Chroniques

par vincent guillemin

Gustav Mahler
Symphonie en mi mineur n°7 « Nachtgesang »

1 CD Deutsche Grammophon (2015)
479 1700
Gustavo Dudamel joue la Symphonie n°7 de Gustav Mahler

Tranquillement, à la manière de Pierre Boulez ou d’Iván Fisher, Gustavo Dudamel enregistre les symphonies de Gustav Mahler avec l’Orquesta Sinfónica Simón Bolívar, sans respecter l’ordre chronologique de composition ni d’autre logique perceptible. Après une Cinquième intéressante en 2007 [lire notre critique du CD], alors que le jeune chef était encore plein de fouge, la Huitième en DVD était passé relativement inaperçue, tandis que la Symphonie n°9 déconcertait, sans doute par le manque de maturité face à une œuvre aussi complexe. Le jeune chef Vénézuélien a également laissé un enregistrement vidéo de la Première, mais avec le Los Angeles Philharmonic, pour le concert inaugural lors de sa prise de fonction en tant que directeur musical de cette formation, en 2009.

Présentement, le chef a choisi la Symphonie en mi mineur n°7 « Nachtgesang », l’une des plus difficiles à aborder et à tenir de bout en bout. L’exécution renseigne dès le départ sur la caractéristique de l’orchestre : il joue parfaitement juste, mais il ne faut pas en attendre les timbres de phalanges confirmés. Ces dernières années, le chef a évolué. Son interprétation impeccable de la Troisième avec les Berliner Philharmoniker cet été [lire notre chronique du 14 juin 2014] mettait en avant non seulement ses qualités de technicien, mais aussi l’extrême attention portée à chaque pupitre, à laquelle vient s’ajouter ici une sérénité adéquate. Toujours sans pathos, Dudamel maintient une unité globale durant toute l’œuvre et réussit à créer un véritable climat, sans pesanteur, mais plutôt dans une sorte de clair-obscur.

Les climax du Langsam ne sont jamais tonitruants et ne cherchent pas l’exubérance, tandis que les développements prennent leur temps, avançant lentement vers la nuit, à la façon de l’Alpensinfonie (écrite dix années plus tard par Richard Strauss). La maitrise de la coda du mouvement, tout comme sa retenue, montre un discours pensé de l’œuvre, tandis que l’orchestre convainc de plus en plus à mesure qu’il avance.

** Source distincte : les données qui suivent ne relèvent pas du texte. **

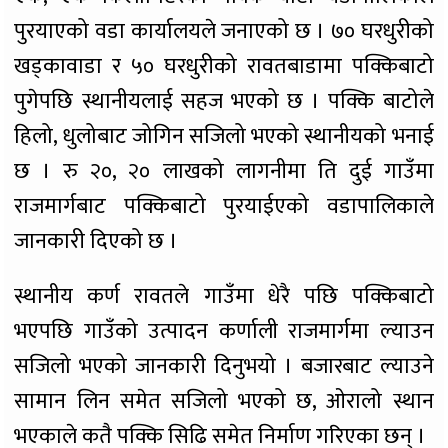
पुरयाएको वडा कार्यालयले जनाएको छ । ७० घरधुरीको
खड्कावाडा र ५० घरधुरीको रावतबाडामा पक्किबाटो
पुगेपछि स्थानीयलाई सहज भएको छ । पक्कि बाटोले
हिलो, धुलोबाट जोगिन सजिलो भएको स्थानीयको भनाई
छ । रु २०, २० लाखको लागनीमा ति दुई गाउँमा
राजमार्गबाट पक्किबाटो पुरयाईएको वडापालिकाले
जानकारी दिएको छ ।
स्थानीय कर्ण रावतले गाउँमा धेरै पछि पक्किबाटो
भएपछि गाउँको उत्पादन कर्णाली राजमार्गमा ल्याउन
सजिलो भएको जानकारी दिनुभयो । बजारबाट ल्याउने
सामान लिन समेत सजिलो भएको छ, ओरालो स्थान
भएकाले कतै पक्कि सिढि समेत निर्माण गरिएका छन् ।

Les bois sont clairement mis à l’honneur au début de la Nachtmusik I (Allegro moderato), elle aussi développée avec soin. La discrétion des interventions de timbales s’accorde avec l’option claire et non emportée.

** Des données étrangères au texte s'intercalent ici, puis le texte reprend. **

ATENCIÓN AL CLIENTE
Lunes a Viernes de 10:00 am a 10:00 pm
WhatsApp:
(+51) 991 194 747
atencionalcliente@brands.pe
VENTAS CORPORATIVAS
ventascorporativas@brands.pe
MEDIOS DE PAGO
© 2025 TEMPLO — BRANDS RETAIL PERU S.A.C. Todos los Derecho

Le Scherzo perd en douceur pour gagner en dynamique, bien qu’il semble lui manquer quelque énergie pour complètement séduire. La seconde Nachtmusik (Andante amoroso) retrouve les couleurs de la première. Elle affiche un hiératisme et une intériorité qu’on pourrait confondre avec un léger manque de souffle. Ce souffle, on le retrouve au Rondo-Finale qui regagne en dynamique et conclut avec entrain ce qu’il faut appeler une très bonne nouvelle version.